The lines below starting at the line containing "neck: (348, 320)" and ending at the line containing "right back paw: (280, 655)" are to be repeated exactly, with both ends kept and nothing else added.

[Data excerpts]
******************************
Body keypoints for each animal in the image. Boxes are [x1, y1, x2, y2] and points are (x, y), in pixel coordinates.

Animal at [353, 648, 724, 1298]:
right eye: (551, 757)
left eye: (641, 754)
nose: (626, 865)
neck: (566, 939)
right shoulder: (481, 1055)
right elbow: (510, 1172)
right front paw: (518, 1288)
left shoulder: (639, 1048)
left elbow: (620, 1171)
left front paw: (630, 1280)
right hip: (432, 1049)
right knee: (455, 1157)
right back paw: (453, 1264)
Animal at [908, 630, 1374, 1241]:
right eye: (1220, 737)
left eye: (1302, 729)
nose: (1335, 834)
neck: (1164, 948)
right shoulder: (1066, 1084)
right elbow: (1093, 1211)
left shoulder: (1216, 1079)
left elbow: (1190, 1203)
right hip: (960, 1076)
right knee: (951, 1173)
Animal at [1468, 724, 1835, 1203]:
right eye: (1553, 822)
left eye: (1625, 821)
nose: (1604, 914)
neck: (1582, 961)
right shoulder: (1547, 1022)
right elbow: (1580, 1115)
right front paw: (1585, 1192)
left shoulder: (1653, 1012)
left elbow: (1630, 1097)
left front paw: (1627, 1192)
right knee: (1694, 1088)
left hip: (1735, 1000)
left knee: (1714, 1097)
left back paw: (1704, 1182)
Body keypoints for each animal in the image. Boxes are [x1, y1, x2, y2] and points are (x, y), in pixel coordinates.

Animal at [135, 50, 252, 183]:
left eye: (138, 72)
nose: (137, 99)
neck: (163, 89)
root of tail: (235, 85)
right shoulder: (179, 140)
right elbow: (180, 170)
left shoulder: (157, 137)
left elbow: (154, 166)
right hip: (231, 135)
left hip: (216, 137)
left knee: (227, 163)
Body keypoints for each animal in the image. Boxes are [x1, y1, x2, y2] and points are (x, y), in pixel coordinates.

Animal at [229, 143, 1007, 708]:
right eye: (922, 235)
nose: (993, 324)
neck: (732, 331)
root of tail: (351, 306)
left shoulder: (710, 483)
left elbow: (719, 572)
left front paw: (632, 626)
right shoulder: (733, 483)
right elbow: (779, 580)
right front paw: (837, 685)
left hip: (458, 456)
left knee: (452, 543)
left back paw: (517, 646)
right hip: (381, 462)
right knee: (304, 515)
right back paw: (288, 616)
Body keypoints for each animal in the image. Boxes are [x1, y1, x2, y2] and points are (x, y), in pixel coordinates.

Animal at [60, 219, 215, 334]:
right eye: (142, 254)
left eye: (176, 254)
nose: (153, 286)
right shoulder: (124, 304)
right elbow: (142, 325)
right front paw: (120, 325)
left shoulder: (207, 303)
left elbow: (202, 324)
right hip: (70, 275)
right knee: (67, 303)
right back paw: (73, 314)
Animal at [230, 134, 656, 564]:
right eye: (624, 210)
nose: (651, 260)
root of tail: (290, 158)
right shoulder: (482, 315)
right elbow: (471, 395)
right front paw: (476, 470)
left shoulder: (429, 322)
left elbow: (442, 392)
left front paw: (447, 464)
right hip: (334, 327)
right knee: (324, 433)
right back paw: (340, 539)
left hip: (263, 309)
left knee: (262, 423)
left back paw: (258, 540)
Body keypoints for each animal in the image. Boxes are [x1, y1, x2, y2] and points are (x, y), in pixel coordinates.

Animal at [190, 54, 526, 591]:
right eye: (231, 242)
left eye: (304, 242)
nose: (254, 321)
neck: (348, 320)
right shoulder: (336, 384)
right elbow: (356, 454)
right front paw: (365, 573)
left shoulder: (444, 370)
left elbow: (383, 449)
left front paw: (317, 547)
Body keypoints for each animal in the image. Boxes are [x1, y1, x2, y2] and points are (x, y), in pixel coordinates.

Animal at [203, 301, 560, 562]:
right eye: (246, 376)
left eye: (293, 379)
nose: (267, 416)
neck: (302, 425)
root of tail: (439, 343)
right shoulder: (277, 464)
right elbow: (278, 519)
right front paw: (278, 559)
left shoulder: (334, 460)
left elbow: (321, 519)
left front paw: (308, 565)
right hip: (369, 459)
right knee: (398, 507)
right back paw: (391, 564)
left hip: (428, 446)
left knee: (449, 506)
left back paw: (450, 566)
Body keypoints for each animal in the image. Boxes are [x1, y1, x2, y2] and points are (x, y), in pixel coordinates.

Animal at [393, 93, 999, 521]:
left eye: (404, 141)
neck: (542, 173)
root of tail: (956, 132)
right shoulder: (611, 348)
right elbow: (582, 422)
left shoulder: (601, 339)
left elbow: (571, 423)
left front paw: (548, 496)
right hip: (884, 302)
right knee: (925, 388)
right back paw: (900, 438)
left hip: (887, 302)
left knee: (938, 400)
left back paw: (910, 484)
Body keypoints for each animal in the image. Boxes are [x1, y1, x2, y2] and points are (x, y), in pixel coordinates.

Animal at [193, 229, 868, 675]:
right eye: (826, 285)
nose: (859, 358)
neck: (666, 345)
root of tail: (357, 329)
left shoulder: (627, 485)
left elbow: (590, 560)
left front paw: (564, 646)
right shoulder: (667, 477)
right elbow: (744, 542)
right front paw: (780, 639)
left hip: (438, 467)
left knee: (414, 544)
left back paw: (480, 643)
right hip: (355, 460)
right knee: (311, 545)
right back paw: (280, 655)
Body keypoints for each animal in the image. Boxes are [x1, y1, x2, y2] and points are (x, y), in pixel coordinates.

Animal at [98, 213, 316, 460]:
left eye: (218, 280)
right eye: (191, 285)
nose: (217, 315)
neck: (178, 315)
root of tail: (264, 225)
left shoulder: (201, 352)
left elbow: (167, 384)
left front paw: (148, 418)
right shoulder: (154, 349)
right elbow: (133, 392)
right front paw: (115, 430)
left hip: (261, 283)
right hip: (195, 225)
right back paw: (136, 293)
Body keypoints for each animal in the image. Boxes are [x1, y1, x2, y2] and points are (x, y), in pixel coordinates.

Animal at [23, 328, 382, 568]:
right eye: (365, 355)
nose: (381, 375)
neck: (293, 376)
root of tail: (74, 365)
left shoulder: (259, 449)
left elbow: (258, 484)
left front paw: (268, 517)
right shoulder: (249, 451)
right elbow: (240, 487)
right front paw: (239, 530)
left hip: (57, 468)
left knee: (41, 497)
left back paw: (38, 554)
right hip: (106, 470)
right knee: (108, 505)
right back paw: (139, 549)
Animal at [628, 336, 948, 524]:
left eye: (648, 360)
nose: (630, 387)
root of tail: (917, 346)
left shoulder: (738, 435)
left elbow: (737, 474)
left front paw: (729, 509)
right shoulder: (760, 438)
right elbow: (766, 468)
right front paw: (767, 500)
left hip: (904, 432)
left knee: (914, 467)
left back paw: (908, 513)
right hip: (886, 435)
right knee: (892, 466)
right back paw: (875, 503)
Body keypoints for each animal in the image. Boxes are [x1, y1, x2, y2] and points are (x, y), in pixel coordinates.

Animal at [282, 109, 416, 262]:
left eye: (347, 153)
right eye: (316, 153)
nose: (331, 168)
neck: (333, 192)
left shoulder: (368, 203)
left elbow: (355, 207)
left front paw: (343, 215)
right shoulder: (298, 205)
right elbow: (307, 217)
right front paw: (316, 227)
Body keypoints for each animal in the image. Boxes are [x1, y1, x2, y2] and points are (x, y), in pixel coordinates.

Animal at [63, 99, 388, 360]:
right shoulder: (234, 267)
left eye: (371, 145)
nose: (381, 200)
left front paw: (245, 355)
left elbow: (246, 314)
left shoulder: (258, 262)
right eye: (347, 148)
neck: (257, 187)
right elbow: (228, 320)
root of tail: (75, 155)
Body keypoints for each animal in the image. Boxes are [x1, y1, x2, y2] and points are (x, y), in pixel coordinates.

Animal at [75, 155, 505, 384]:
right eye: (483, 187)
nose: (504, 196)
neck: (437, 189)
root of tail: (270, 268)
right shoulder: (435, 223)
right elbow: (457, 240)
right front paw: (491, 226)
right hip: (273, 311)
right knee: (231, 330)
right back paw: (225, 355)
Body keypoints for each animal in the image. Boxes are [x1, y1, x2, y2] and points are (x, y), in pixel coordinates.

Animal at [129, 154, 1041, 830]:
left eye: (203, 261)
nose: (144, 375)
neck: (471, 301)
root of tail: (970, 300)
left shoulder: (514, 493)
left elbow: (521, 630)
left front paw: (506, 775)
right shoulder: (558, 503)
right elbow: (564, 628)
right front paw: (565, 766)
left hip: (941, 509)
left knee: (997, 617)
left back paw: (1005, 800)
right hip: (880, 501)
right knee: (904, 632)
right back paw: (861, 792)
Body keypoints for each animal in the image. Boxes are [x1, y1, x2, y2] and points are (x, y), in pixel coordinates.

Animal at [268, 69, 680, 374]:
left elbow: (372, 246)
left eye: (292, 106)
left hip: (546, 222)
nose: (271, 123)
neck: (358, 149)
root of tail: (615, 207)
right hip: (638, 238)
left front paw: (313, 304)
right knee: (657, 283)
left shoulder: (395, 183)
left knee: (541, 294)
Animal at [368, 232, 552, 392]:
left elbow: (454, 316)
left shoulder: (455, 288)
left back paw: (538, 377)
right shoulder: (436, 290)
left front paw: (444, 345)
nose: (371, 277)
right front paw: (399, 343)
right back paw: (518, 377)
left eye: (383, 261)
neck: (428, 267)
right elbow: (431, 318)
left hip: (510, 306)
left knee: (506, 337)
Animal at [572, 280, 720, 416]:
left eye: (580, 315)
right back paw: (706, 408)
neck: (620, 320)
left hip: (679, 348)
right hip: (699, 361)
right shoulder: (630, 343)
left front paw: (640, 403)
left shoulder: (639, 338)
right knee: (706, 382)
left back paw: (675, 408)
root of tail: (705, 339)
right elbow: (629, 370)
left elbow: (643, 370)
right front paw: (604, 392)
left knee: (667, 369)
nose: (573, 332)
******************************
[RESPONSE TO THIS EXERCISE]
neck: (348, 320)
right shoulder: (336, 384)
right elbow: (356, 454)
right front paw: (365, 573)
left shoulder: (444, 370)
left elbow: (383, 449)
left front paw: (317, 547)
Body keypoints for each animal in the image. Boxes are [x1, y1, x2, y2] and points are (x, y), in pixel coordinates.

Animal at [203, 301, 560, 562]:
right eye: (246, 376)
left eye: (293, 379)
nose: (267, 416)
neck: (302, 425)
root of tail: (439, 343)
right shoulder: (277, 464)
right elbow: (278, 519)
right front paw: (278, 559)
left shoulder: (334, 460)
left elbow: (321, 519)
left front paw: (308, 565)
right hip: (369, 459)
right knee: (398, 507)
right back paw: (391, 564)
left hip: (428, 446)
left knee: (449, 506)
left back paw: (450, 566)
Body keypoints for each animal in the image. Boxes are [x1, y1, x2, y2] and points are (x, y), in pixel coordinates.

Animal at [393, 93, 999, 521]:
left eye: (404, 141)
neck: (542, 173)
root of tail: (956, 132)
right shoulder: (611, 348)
right elbow: (582, 422)
left shoulder: (601, 339)
left elbow: (571, 423)
left front paw: (548, 496)
right hip: (884, 302)
right knee: (925, 388)
right back paw: (900, 438)
left hip: (887, 302)
left knee: (938, 400)
left back paw: (910, 484)
Body keypoints for each animal in the image. Boxes are [x1, y1, x2, y2] and points are (x, y), in pixel coordinates.

Animal at [193, 229, 868, 675]:
right eye: (826, 285)
nose: (859, 358)
neck: (666, 345)
root of tail: (357, 329)
left shoulder: (627, 485)
left elbow: (590, 560)
left front paw: (564, 646)
right shoulder: (667, 477)
right elbow: (744, 542)
right front paw: (780, 639)
left hip: (438, 467)
left knee: (414, 544)
left back paw: (480, 643)
right hip: (355, 460)
right knee: (311, 545)
right back paw: (280, 655)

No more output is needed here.